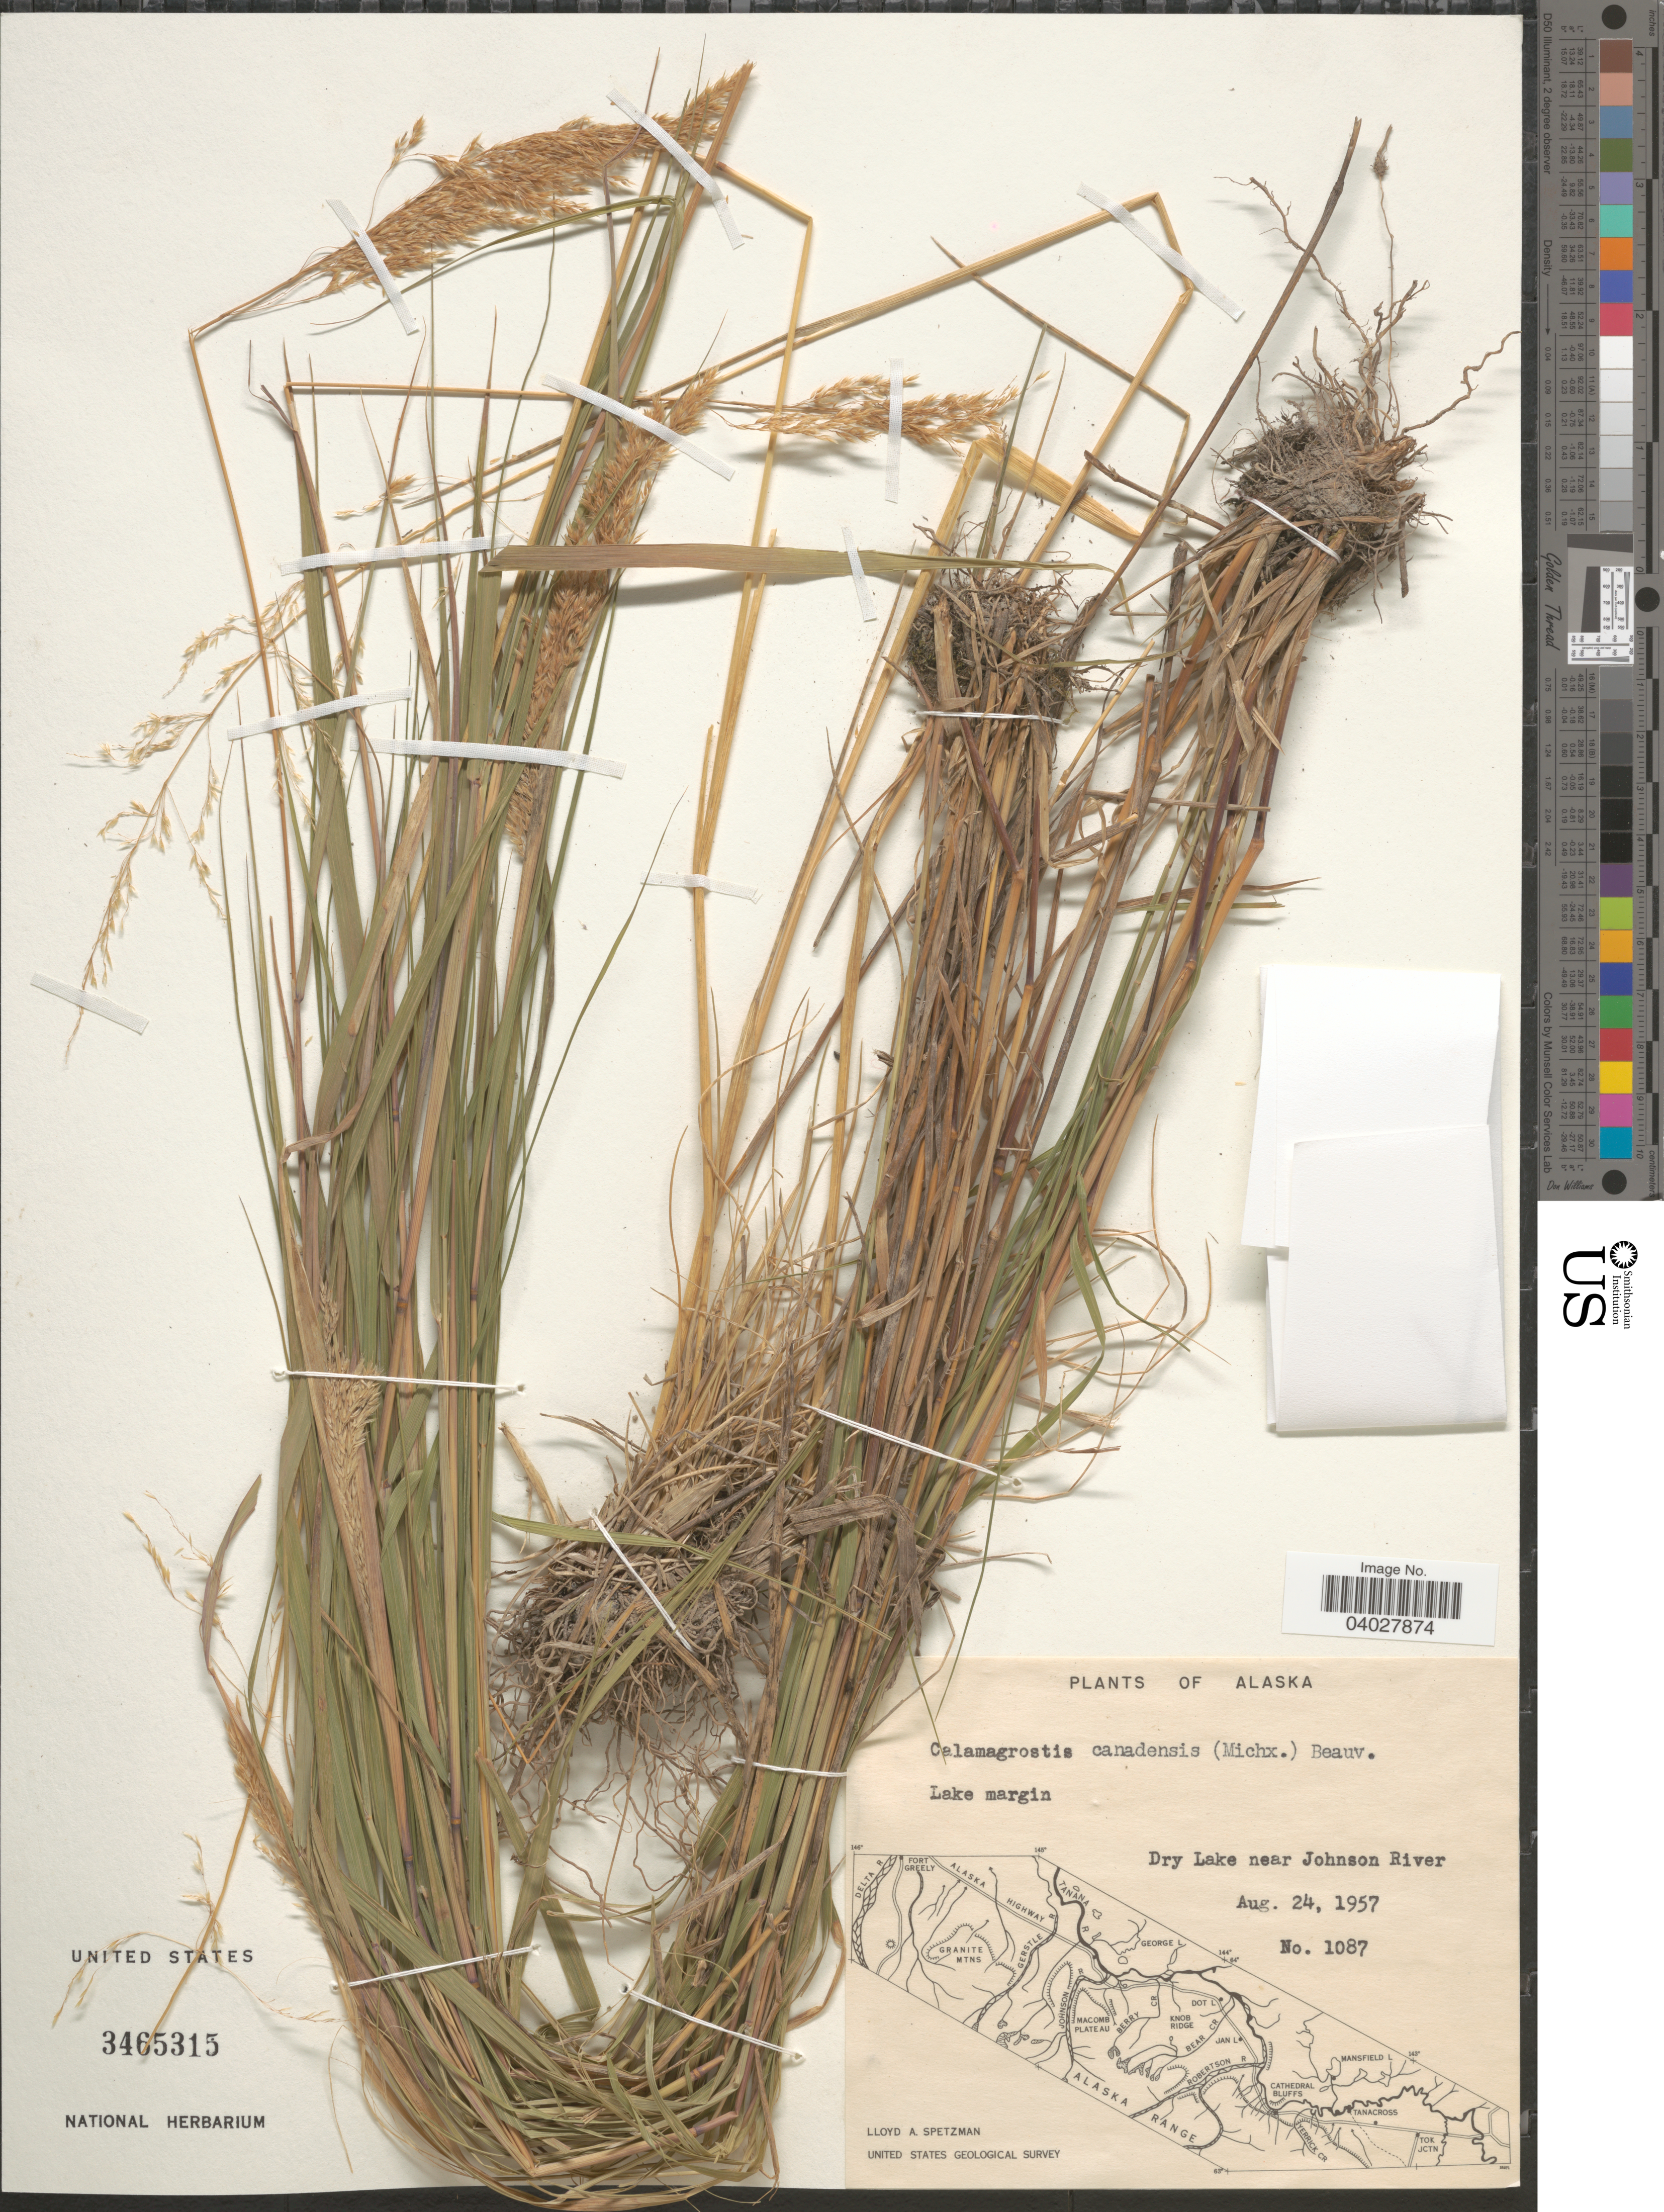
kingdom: Plantae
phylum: Tracheophyta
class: Liliopsida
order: Poales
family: Poaceae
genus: Calamagrostis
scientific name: Calamagrostis canadensis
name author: (Michx.) P. Beauv.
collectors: L. Spetzman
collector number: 1087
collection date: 1957-08-24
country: United States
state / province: Alaska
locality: Lake margin. Dry Lake near Johnson River.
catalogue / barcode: US 3465315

■ ■ ■ ■ ■ ■ ■

Rewrite the part of the listing that opens with the line containing "order: Poales" and closes at the end of the listing, replacing "locality" with "location" and leaving everything else unchanged.

order: Poales
family: Poaceae
genus: Calamagrostis
scientific name: Calamagrostis canadensis
name author: (Michx.) P. Beauv.
collectors: L. Spetzman
collector number: 1087
collection date: 1957-08-24
country: United States
state / province: Alaska
location: Lake margin. Dry Lake near Johnson River.
catalogue / barcode: US 3465315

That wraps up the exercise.